Memory of carrying little Garion back to his mother darted through her racing mind. She looked away from the stars to study Celebsul again. Still she made no effort to hide her thoughts from him. She stepped closer to him, standing at his side, close enough to touch his hand. As she turned her gaze back to the stars that so fascinated him, she wished she dared and wondered if she could get a little of the light around him into herself somehow. Was that light what led people away from what she had been born and no longer wanted to be? He had many answers she needed. She was sure of it. If only she could find the questions.
"I don't understand. Who can help? What kind of help? What must I do? I'm tired of hiding in fear that I might hurt someone. I'm tired of having my dreams and waking moments haunted by this voice. How many times must I deny him before he goes away and leaves me in peace?"
Her voice had briefly risen a bit in her frustration, then she sighed. She was so very tired. When was the last time she'd had an uninterrupted night's sleep? She didn't know if the elf could sense her emotions or just her thoughts, but if he could, he surely felt the weariness that rolled over her like an avalanche. Yet, she must stand. She suspected that to yield for even a single moment to that weariness would mean the end of all she wanted – or at least of her chance of finding out exactly what it was. She straightened her spine with an effort, not realizing that for a fraction of a second the elf's body had actually been supporting her as her own had sagged, their closeness such that she leaned against him without intending. Her eyes, though, remained on that northern pattern of stars. Her next words were barely a whispered plea, whether directed to the elf at her side or to those unknown others he mentioned, or perhaps all of them, she couldn't have said. She was sure he heard her, though.

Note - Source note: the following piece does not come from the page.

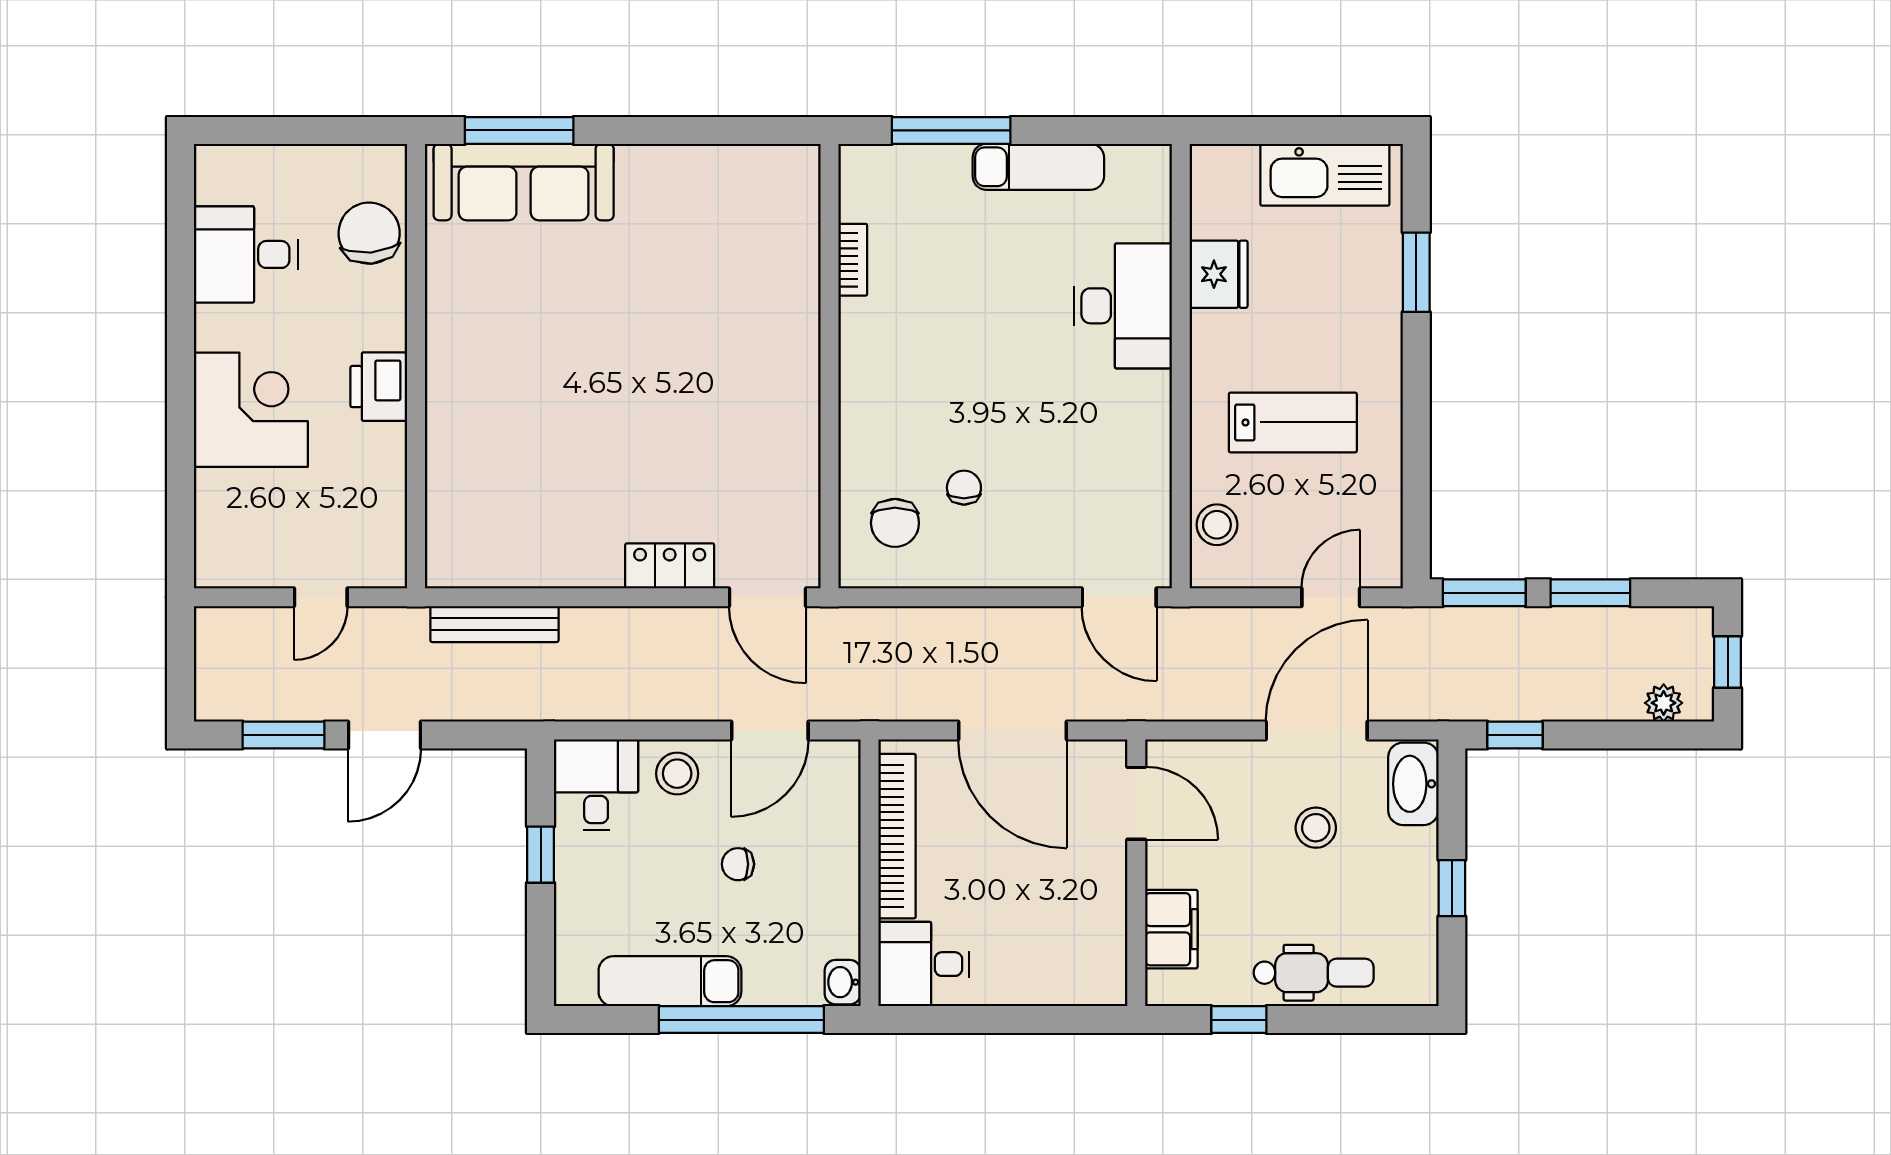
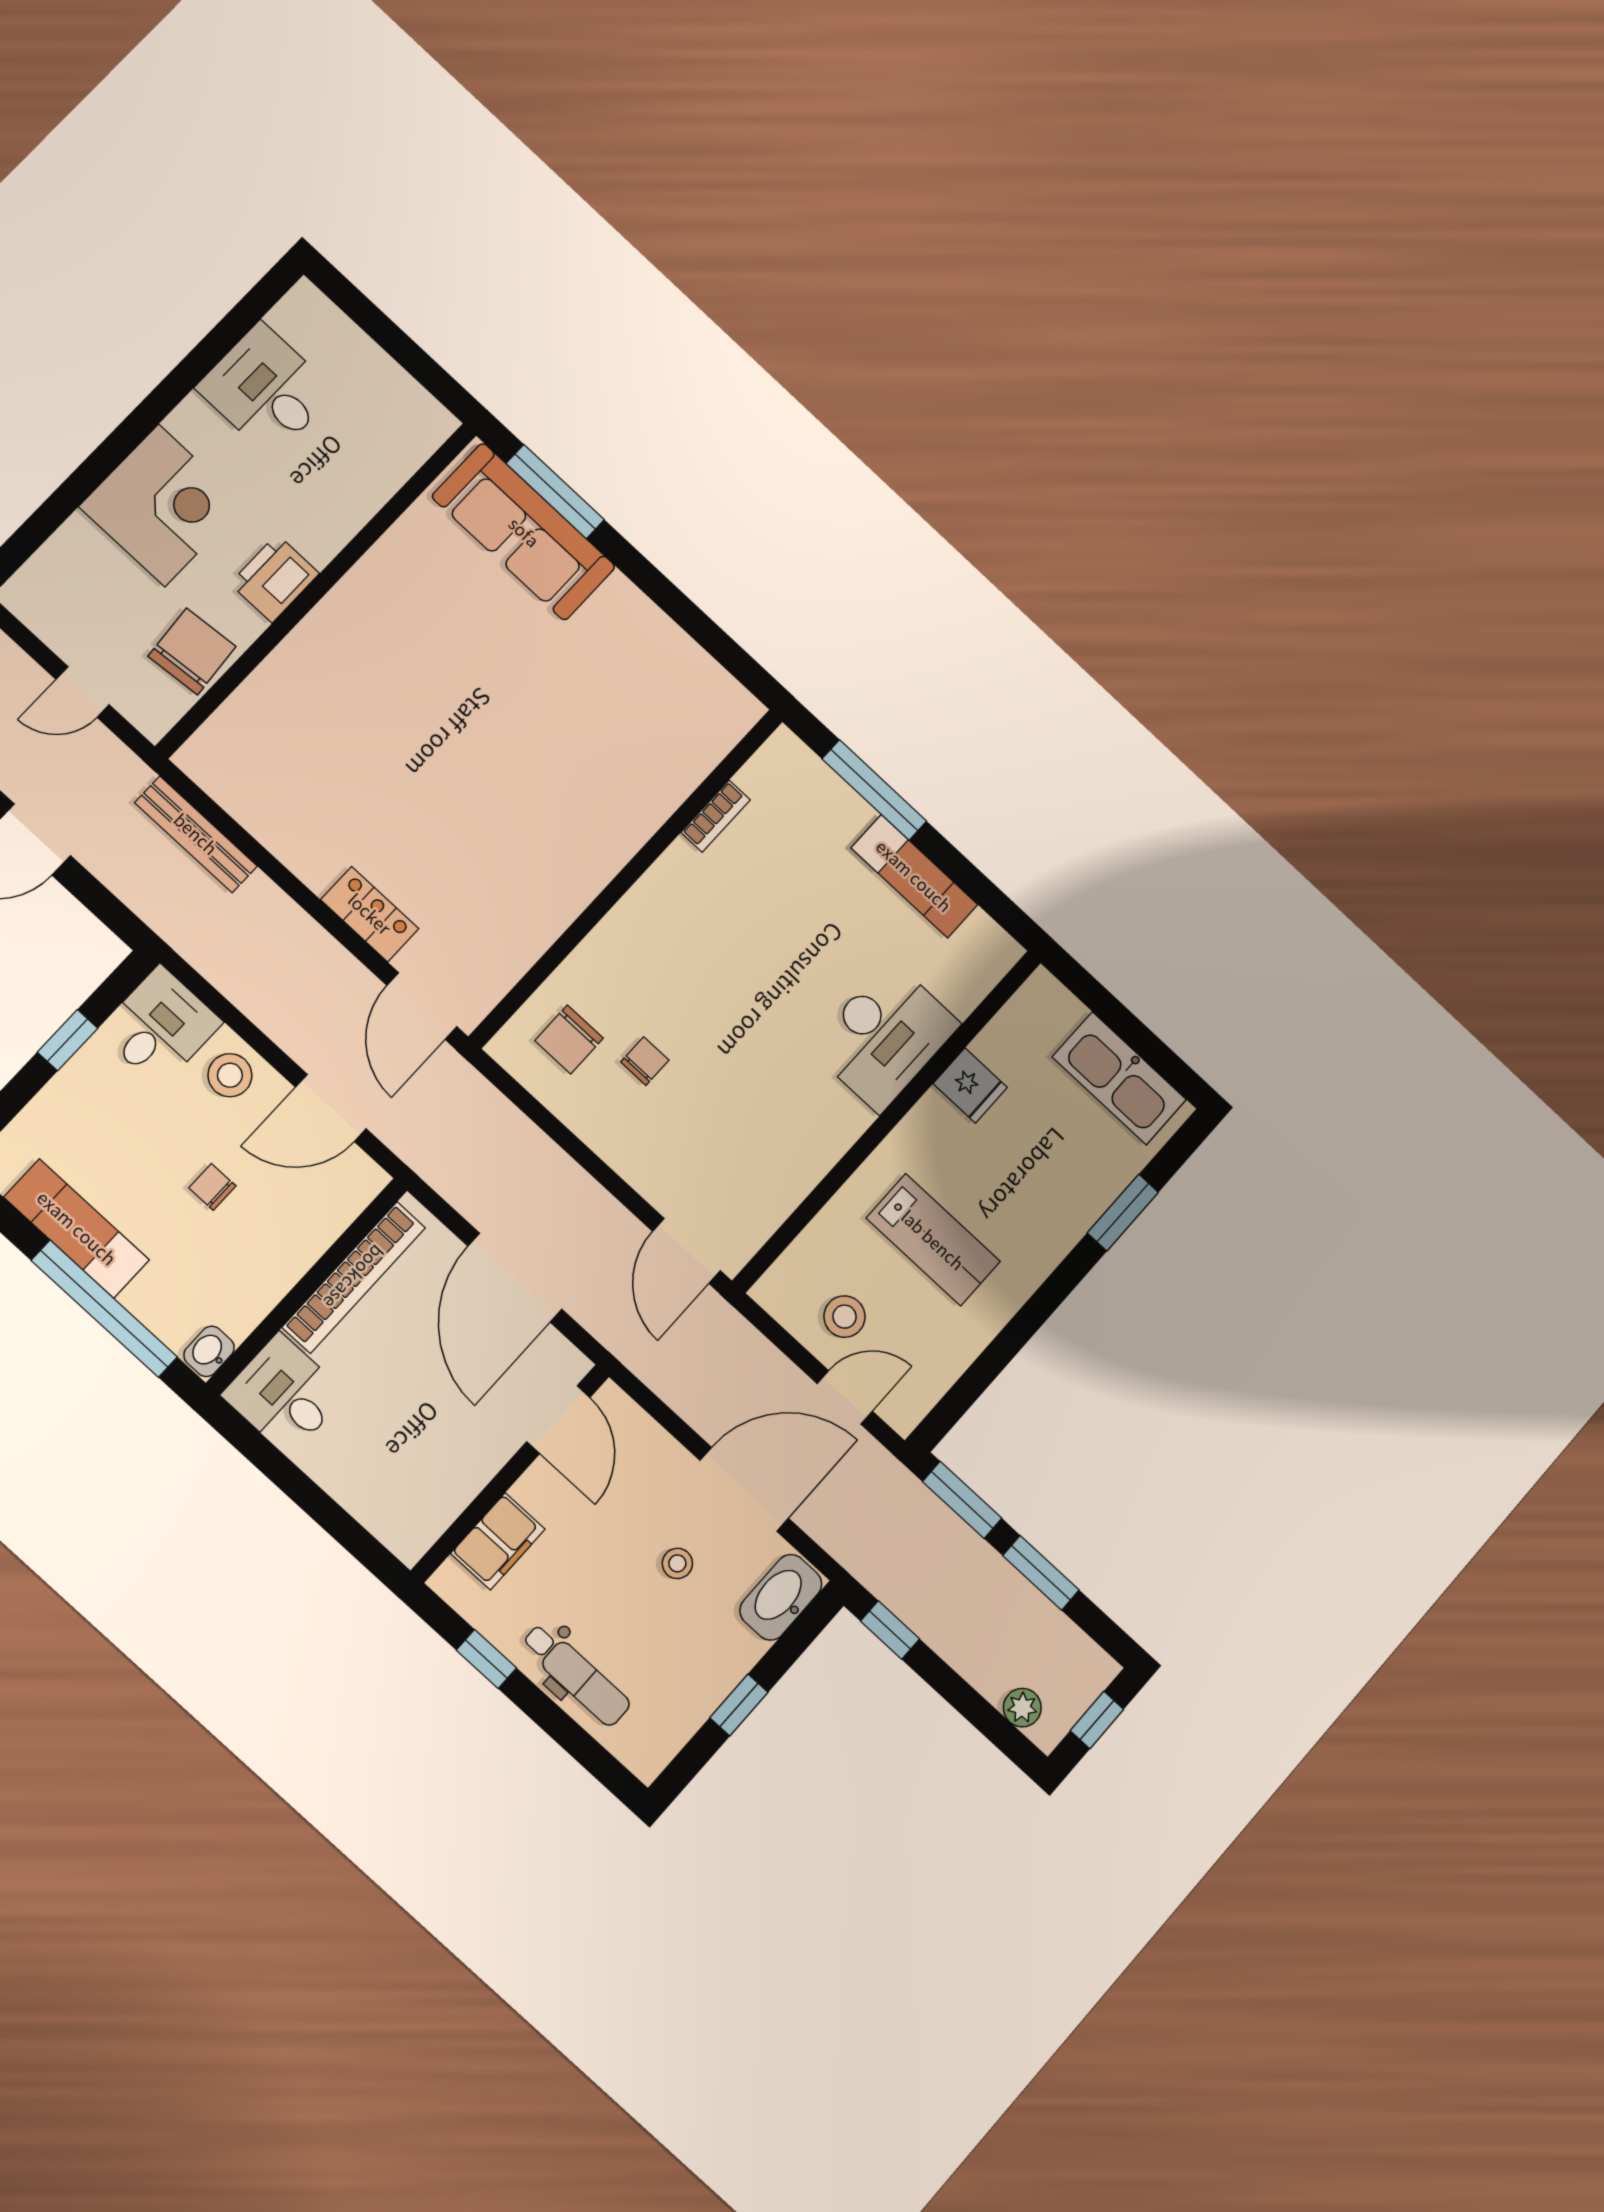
chair: (369, 233) -> (192, 651), moved
fridge: (1219, 274) -> (970, 1086), width x0.72
stool: (1217, 525) -> (845, 1317), moved
stool: (1316, 828) -> (677, 1563), width x0.73, depth x0.73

"Help me. I can't do this alone." The word 'please' hung in the air unspoken, unknown to the orc, but as plain as the glittering stars above.
"We will, and more than those of us standing on this earth will, if you allow it. Yes. Look up there." Celebsul's tone had some quality she had never heard directed toward one of her kind, though she had occasionally heard tarks direct it toward one another while they were in prison and tending each other's hurts with whatever meager supplies they'd been given or had improvised. Why did it make it hard for her to breathe for a moment? She swallowed thickly. "When you meet Sev in three days, one of those who can assist you will be there. He is fighting the same battle."
She blinked at him, then her eyes widened as he explained just enough for her to understand exactly who would be helping her.